# Compito assegnato A
Estrai dai record tutte le righe che contengono la stringa "wine".

# Sezione di testo
===============
Quando il codice contempla meno le ragioni rosa.

 

da Antonio Cortese (giornalista)

Del “maschicidio” ancora nessuna notizia “notiziabile”. Il questore di Padova in questi giorni ha già cercato di delucidare la questione in una conferenza stampa chiarendo la differenza tra omicidi ed i reati definiti spesso abusivamente e superficialmente “femminicidi”.

 

Le celebrazioni dell’otto marzo sarebbero dovute bastare alle classi di genere “deboli quando piace a loro”, alle battegliere di genere nella lotta dei sessi moderna.

 

Sembra invece che da qualche anno sia lecito legittimare seriamente la barzelletta dello stare a “parlare del sesso degli angeli”, ma purtroppo il vittimismo afferente e avallato dalle avvocatesse in questione, con avvocati zerbino serventi ed una giurisprudenza corrotta dal mal costume, ha inserito nei vocabolari del gergo legale la deficiente dicitura o definizione perché in primis, degradare una donna a semplice “femmina” terminologicamente equivale a milioni di passi indietro nella stessa storia di lotte e conquiste di pari diritti da parte del genere dibattuto.
===============
# Materiale fornito

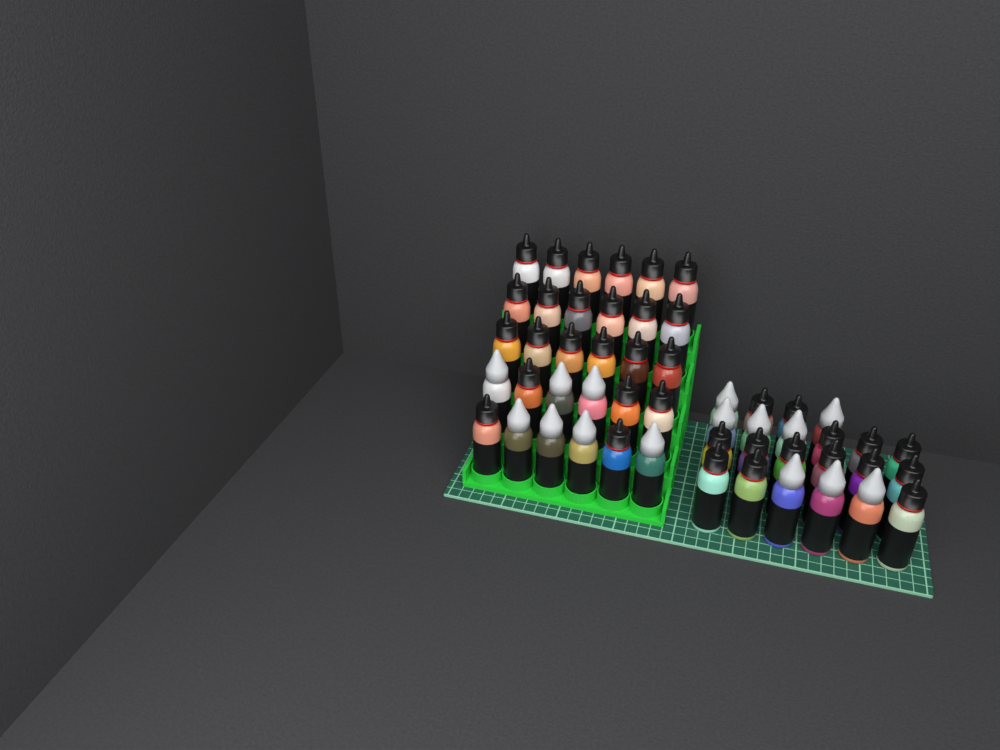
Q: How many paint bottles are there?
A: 52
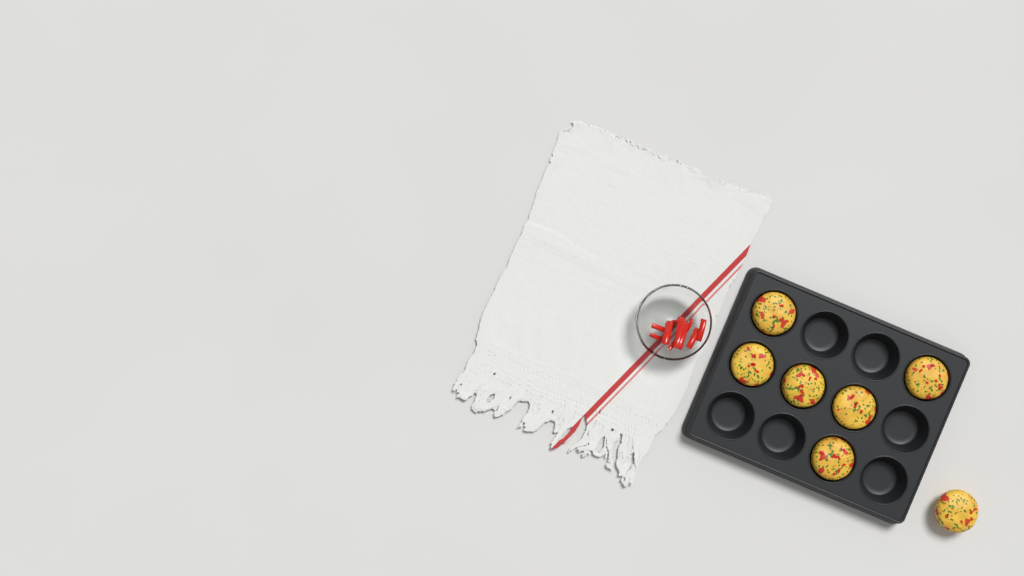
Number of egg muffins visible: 7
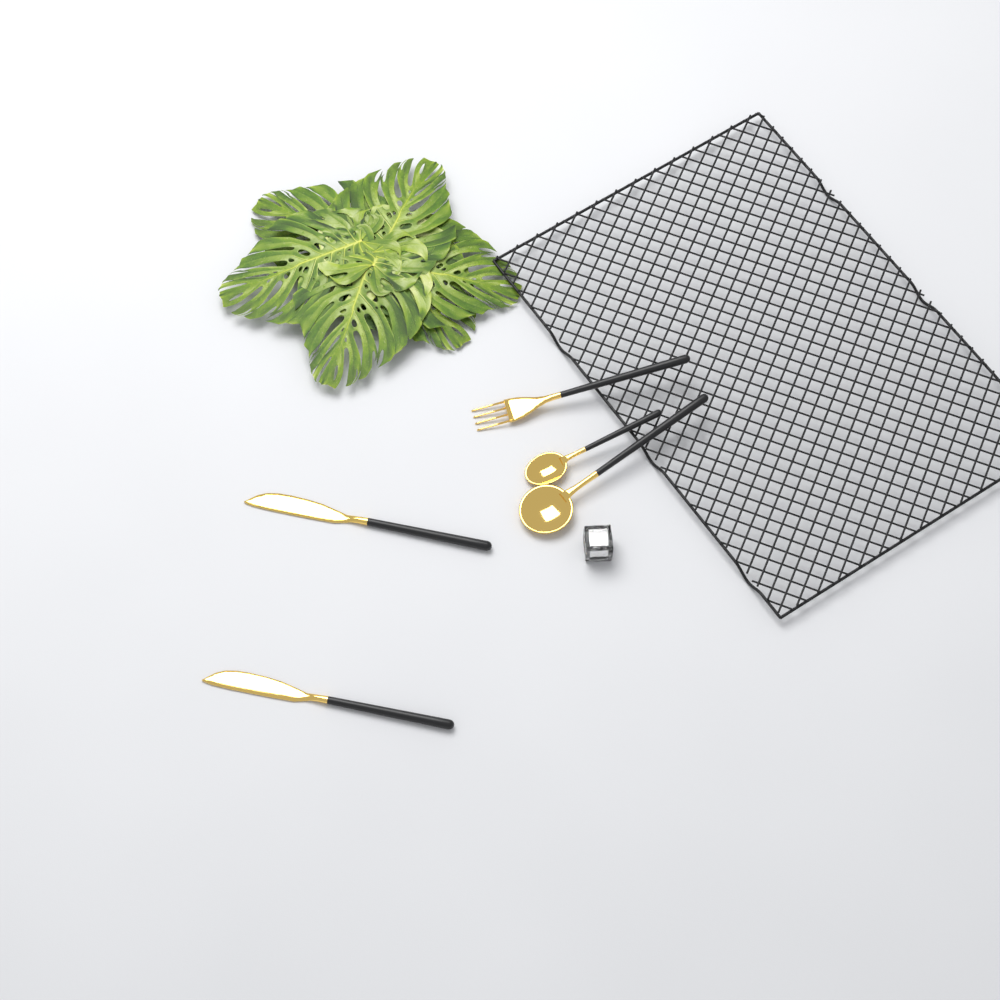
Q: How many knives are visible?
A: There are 2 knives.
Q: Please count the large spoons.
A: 1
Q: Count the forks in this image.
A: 1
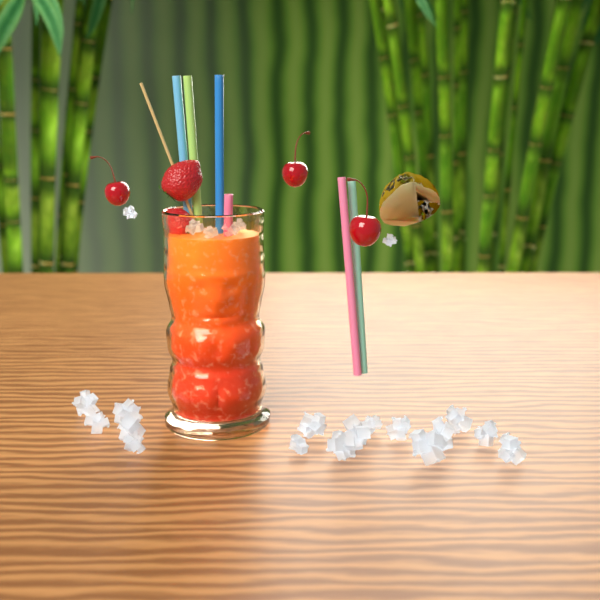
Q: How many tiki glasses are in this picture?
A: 1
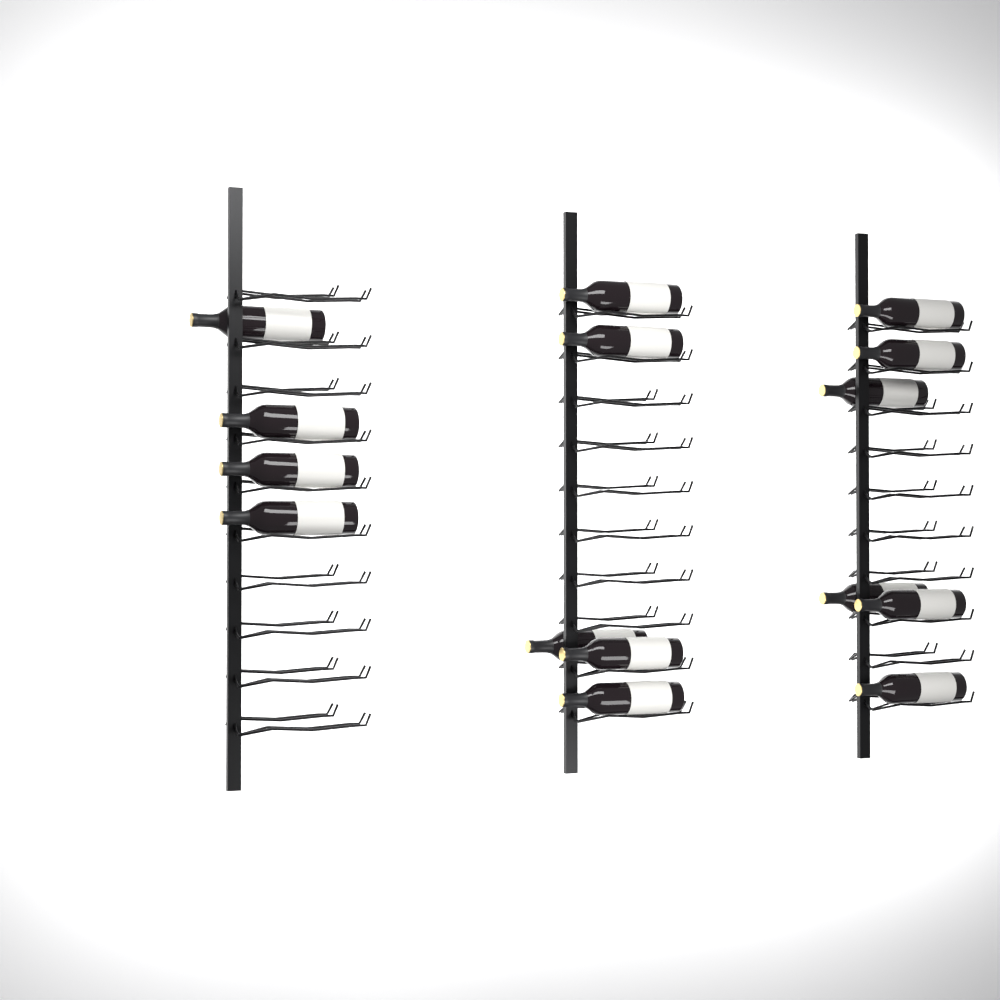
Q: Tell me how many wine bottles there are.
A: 15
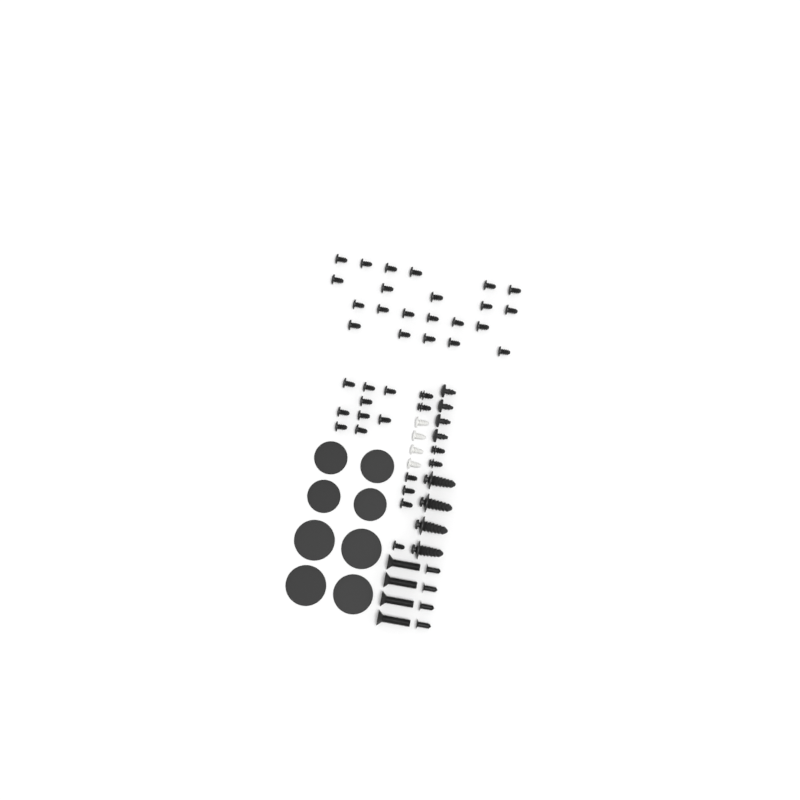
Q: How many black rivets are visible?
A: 35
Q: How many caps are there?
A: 8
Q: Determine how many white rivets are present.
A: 4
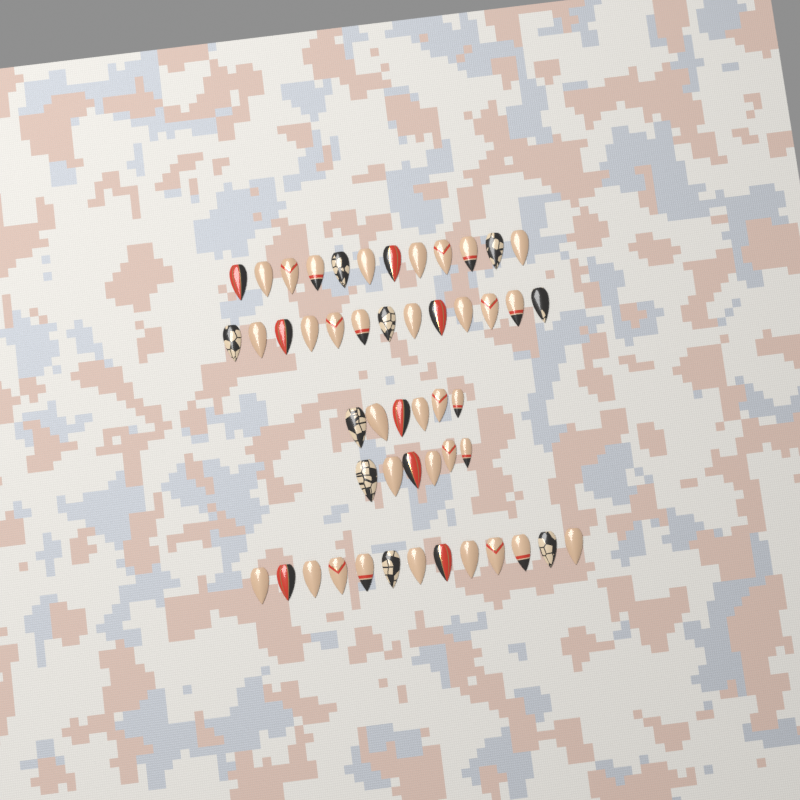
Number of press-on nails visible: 50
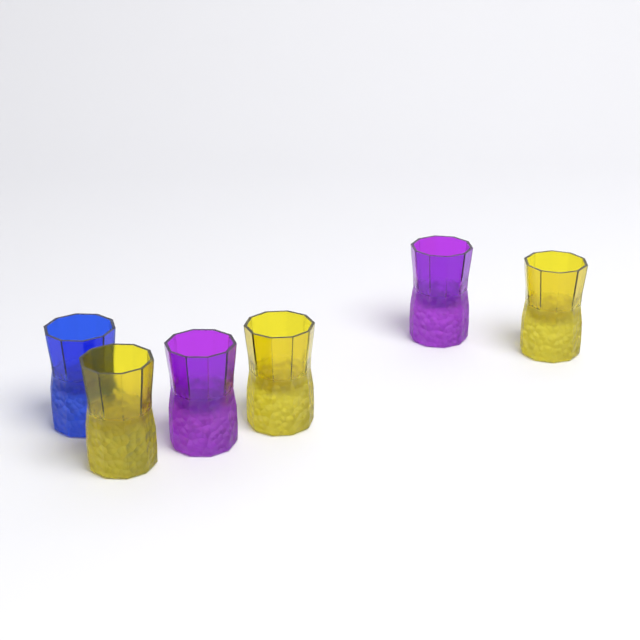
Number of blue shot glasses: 1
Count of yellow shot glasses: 3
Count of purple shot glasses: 2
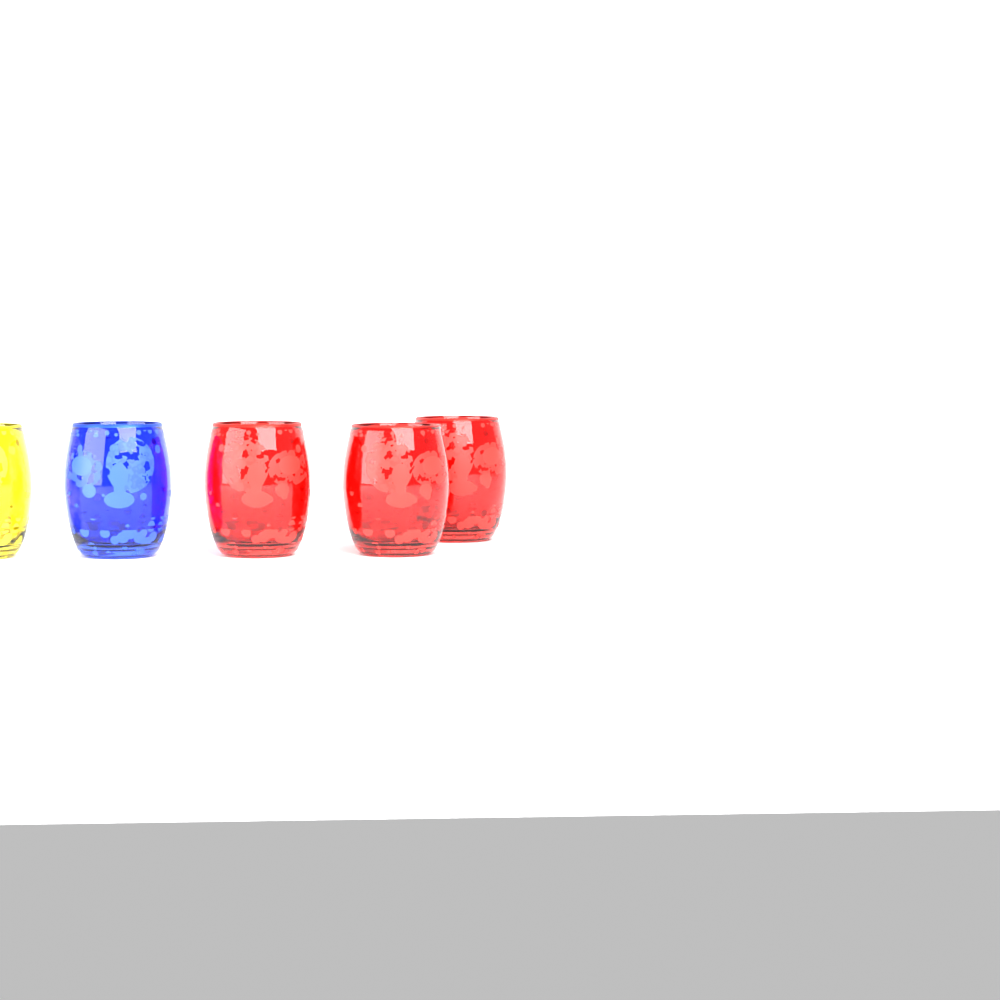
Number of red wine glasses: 3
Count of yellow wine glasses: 1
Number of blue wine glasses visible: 1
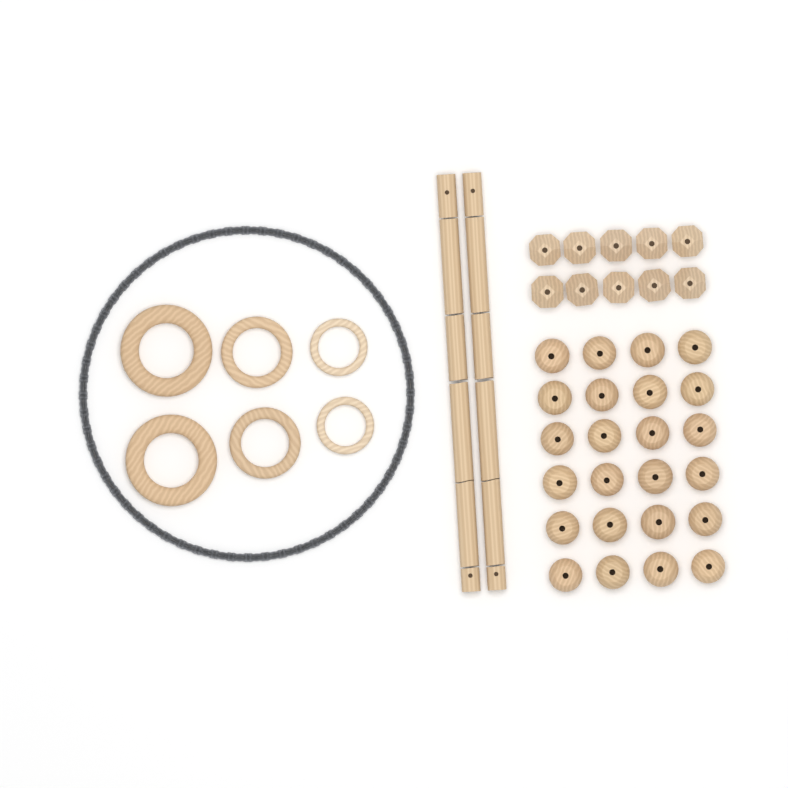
===============
# Compito assegnato B
Prosegui l'articolo sull'uso del termine «femminicidio» a partire dall'ultima frase riportata.

# Risposta scritta A
Q: Tell me how many wine bottles there are.
Number of red wine glasses: 3
Count of yellow wine glasses: 1
Number of blue wine glasses visible: 1

# Risposta scritta B
Inoltre poi, questo tipo di classificazione generica e generalizzante, come il questore padovano ha cercato di spiegare, non lascia distinzioni anche sommarie tra disparatissimi e numerosi ambiti nei quali la donna oggi si trova ad agire. Secondo tale sovente accusa la donna sarebbe pari a qualsiasi altro animale; per cui tale reato sarebbe equiparabile al “gattodomesticidio”, al “cinofilicidio”, o ad atre bestiali ridicolizzazioni e svilimenti tragici e con tragici esiti di simili relazioni; siano esse di natura possessiva o di ruoli e avvicendamenti relativi la gerarchia in esso.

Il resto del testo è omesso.